Wenn mobile Erfassung genutzt werden soll, ja – und das treibt die Kosten. Prüfen Sie, ob es günstigere Lizenzen für reine Erfassungsnutzer gibt. Der Unterschied zwischen Vollnutzer und Erfassungsnutzer macht bei zehn Monteuren einen erheblichen Betrag aus.
Wie hoch sind die Kosten für die Datenmigration?
Sehr unterschiedlich, je nachdem wie gut die Altdaten strukturiert sind. Ein sauberer Export aus einem Vorgängersystem ist günstig, das Erfassen aus Papierakten teuer. Klären Sie vor Vertragsabschluss, was der Anbieter übernimmt und was Sie selbst leisten müssen.
Was kostet ein Anbieterwechsel später?
Das hängt vollständig davon ab, ob und in welchem Format Sie Ihre Daten herausbekommen. Fragen Sie das vor Vertragsabschluss und lassen Sie es schriftlich bestätigen. Ein Anbieter ohne klaren Exportweg erzeugt Wechselkosten, die den Preisunterschied bei der Auswahl weit übersteigen.

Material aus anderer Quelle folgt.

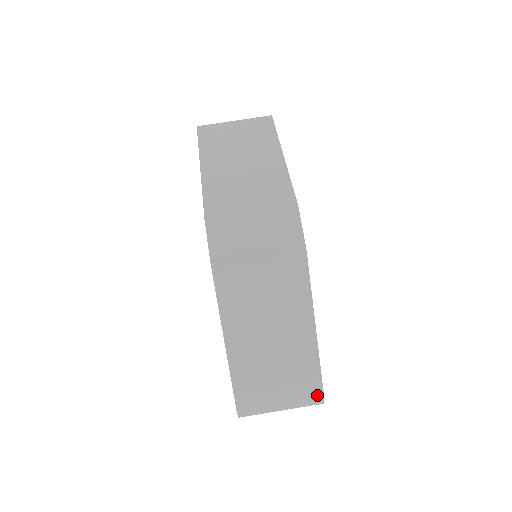
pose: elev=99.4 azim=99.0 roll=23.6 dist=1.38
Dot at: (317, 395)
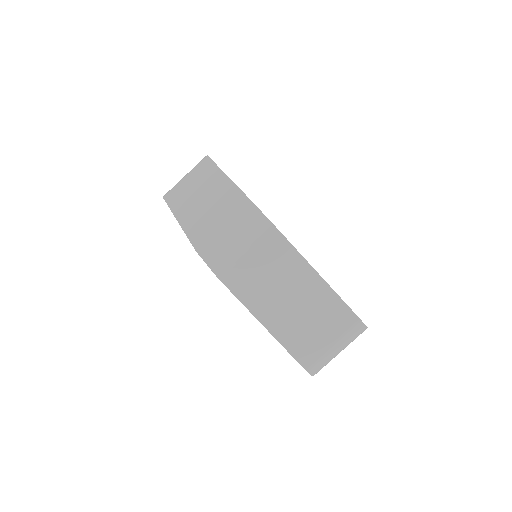
Dot at: (356, 323)
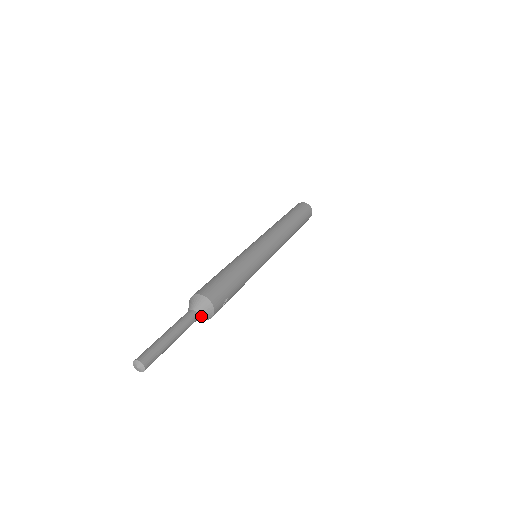
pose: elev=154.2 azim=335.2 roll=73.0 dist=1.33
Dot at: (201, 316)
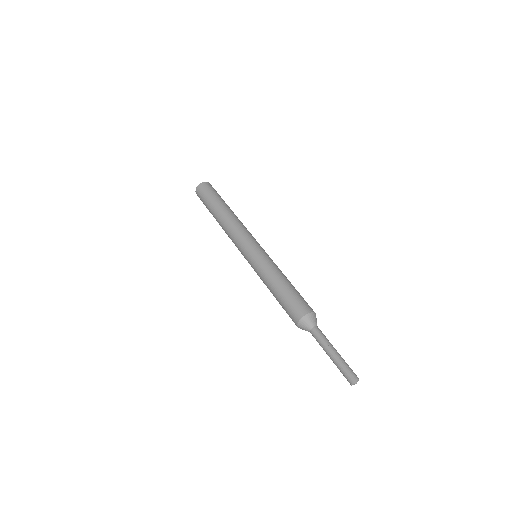
Dot at: occluded
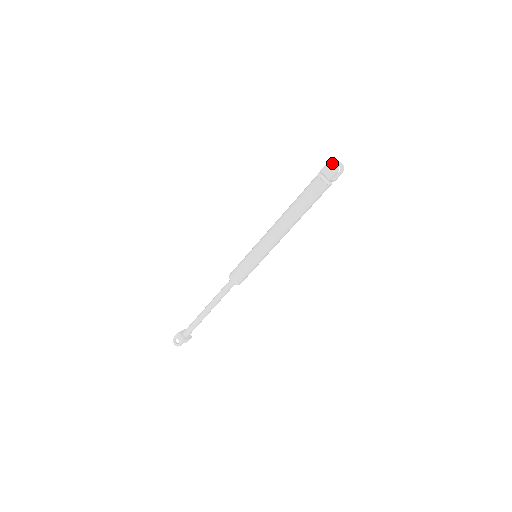
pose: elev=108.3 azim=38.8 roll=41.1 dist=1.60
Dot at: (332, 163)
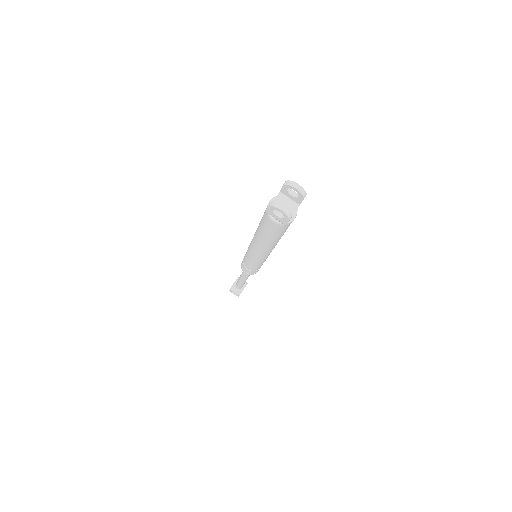
Dot at: (275, 209)
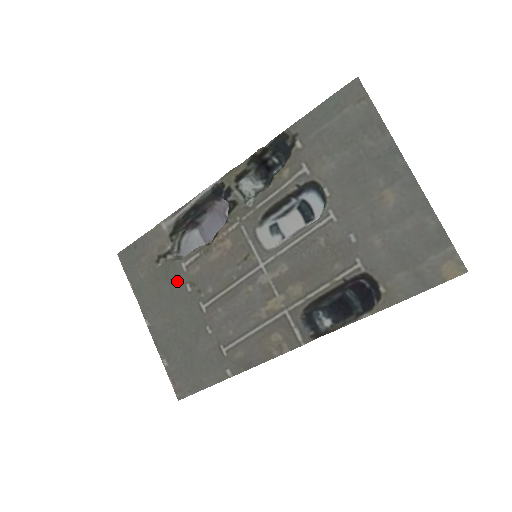
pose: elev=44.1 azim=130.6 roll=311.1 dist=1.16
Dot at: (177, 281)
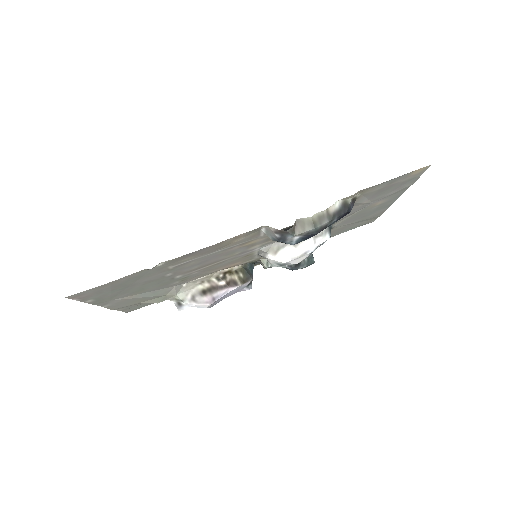
Dot at: (168, 289)
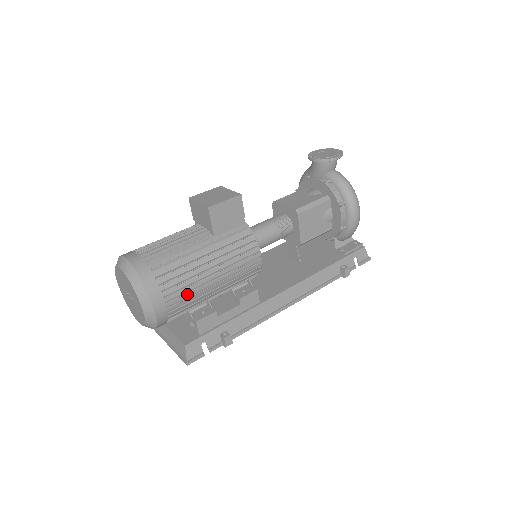
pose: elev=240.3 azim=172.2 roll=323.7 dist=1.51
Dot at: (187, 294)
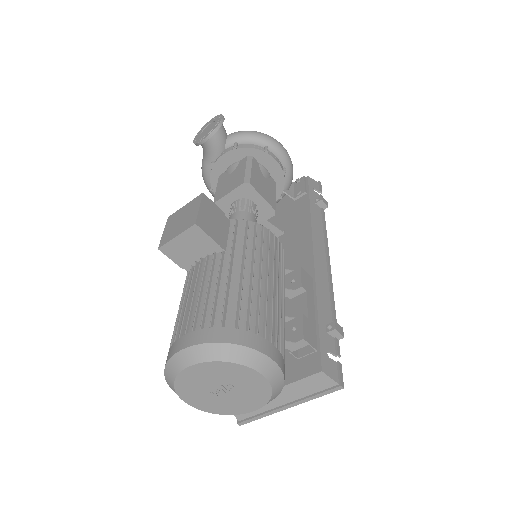
Dot at: (272, 318)
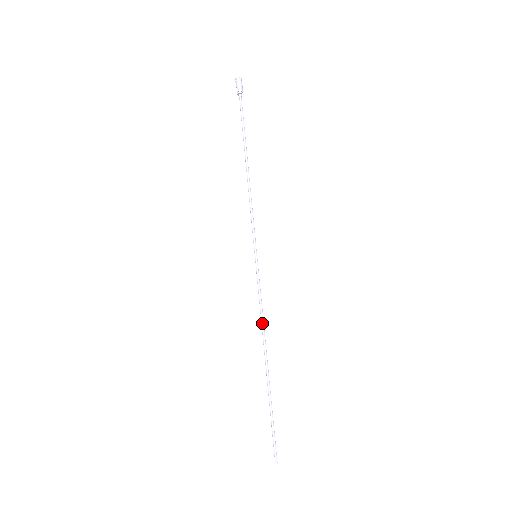
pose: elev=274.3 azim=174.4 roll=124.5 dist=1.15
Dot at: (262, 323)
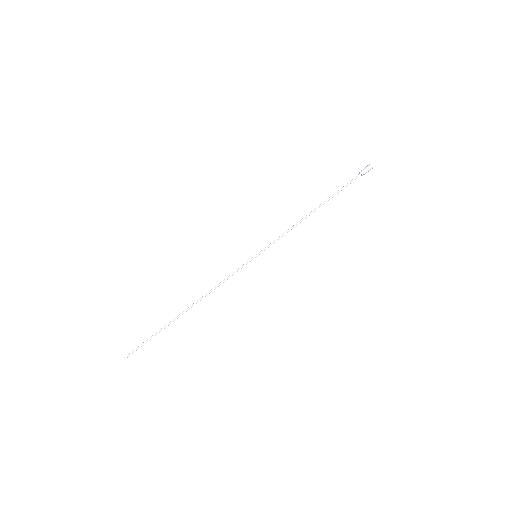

Gibt es Förderung für die Anschaffung?
Investitionen in Software werden von einigen Landesprogrammen gefördert, etwa Digitalisierungsprämien. Bundesweite Programme fördern derzeit überwiegend Beratung, nicht Anschaffung. Wichtig ist in jedem Fall: erst der Antrag, dann die Bestellung.